(SOURCE DOCUMENT Opens)
What is Dissociation and how to heal
- shwetadeveriya
- Sep 7
- 4 min read
Dissociation - To me, the term represents chaos, confusion, and a sense of being out of control, an inner imbalance filled with unanswered “why” questions. People often say things like, “I’m going through a lot, but it doesn’t affect me,” or “I feel numb, immune to it all,” which are signs of emotional disconnect rather than true resilience. It’s not that they aren’t affected, but that they’ve become detached from their own feelings as a way to cope.
What is it- Sometimes, when life feels overwhelming and we don’t feel connected to ourselves, things can start to feel confusing and out of control. We may feel lost, unsure of our direction, or like everything around us is falling apart. This sense of disconnection often happens in stages:
“I’d rather not deal with it” – We begin by avoiding what’s uncomfortable or painful. It feels easier to push things aside than to face them.
“It’s too much, so I’m shutting off” – As things pile up, we emotionally or mentally shut down. We cut ourselves off from the world because it feels too heavy to handle.
“I’m fine, I’m above all this” – We might still feel off but tell ourselves we're strong enough to get through it alone. We know something isn’t right, but we don’t fully understand it, and we try to push through without support.
Why it happens-
Things around us can get overwhelming, especially in the overly demanding world we live in. We get so hooked on the idea of becoming that ideal person in society that we forget who we are. We might be overtly giving, unsure of ourselves, and feel not competent enough , the ability to even make a choice might be missing. It might be a slow, gradual process of losing ourselves, or a sudden one ,like a traumatic situation that changes us forever.
Why do we let this happen to us?As we depend on others for our survival (root chakra) needs, we are also looking to develop hope and optimism (As explained in Eriksonian stages of development- stage 1). When these needs are met, we grow into safe, secure, and balanced individuals. Otherwise, inadequacies, feelings of incapability and fear take the front seat and start driving our behavior. We are no longer flowing, we are acting out of fear and constantly seeking approval from others. It's like carrying people on our back all the time, which is extremely heavy and exhausting. Eventually, you get tired, at some point or another, depending on how long you've been fighting it.
Then one day, there might be an emotional breakdown, or your mental or physical health takes a toll that seems to come out of nowhere, leaving you and your family confused and concerned. “I’ve been so strong. I don’t know what’s happening to me. I can still pull through this. I don’t need anyone. I can handle it. What will others say?” These questions arise. Only when you're ready to understand that it's beyond you, and that you might need help, do you allow yourself to try. Some may not be that fortunate and continue to decline. Mindfulness and mental health awareness are gaining momentum and spreading but shame around approaching health practitioners is still a big concern. While dissociation is a wide term, it helps explain why we experience life the way we do.
(SOURCE DOCUMENT Closes)
(MATERIAL SHOWN Opens)
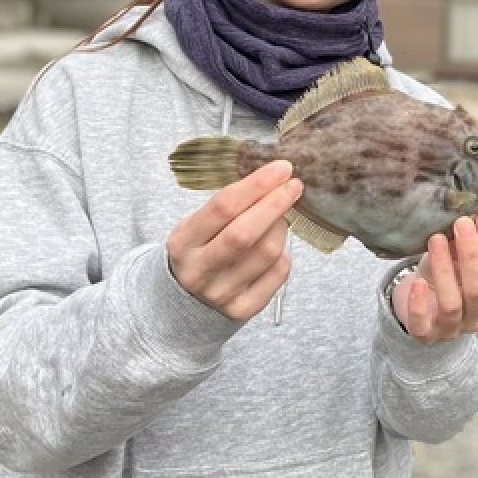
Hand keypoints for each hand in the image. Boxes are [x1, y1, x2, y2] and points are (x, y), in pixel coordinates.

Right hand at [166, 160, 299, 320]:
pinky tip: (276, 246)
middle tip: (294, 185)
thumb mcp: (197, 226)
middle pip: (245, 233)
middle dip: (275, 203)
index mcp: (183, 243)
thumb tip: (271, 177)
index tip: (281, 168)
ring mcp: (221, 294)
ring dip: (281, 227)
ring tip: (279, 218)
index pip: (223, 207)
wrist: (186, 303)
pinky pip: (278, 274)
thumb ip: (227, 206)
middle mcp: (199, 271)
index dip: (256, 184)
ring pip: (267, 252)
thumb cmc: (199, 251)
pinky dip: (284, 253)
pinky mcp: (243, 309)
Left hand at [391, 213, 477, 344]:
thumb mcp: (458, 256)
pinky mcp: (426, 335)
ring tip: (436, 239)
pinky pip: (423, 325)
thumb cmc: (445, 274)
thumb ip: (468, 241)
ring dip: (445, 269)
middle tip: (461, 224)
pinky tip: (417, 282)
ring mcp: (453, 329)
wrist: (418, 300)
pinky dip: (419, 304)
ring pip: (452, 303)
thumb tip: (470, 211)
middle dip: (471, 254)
(MATERIAL SHOWN Closes)
- WHAT IS REQUIRED -
Write out the dissociation post verbatim from "What is it- Sometimes, when" to "to face them.". The records are separate from the dissociation post and unrelated to it.

- ANSWER AREA -
What is it- Sometimes, when life feels overwhelming and we don’t feel connected to ourselves, things can start to feel confusing and out of control. We may feel lost, unsure of our direction, or like everything around us is falling apart. This sense of disconnection often happens in stages:
“I’d rather not deal with it” – We begin by avoiding what’s uncomfortable or painful. It feels easier to push things aside than to face them.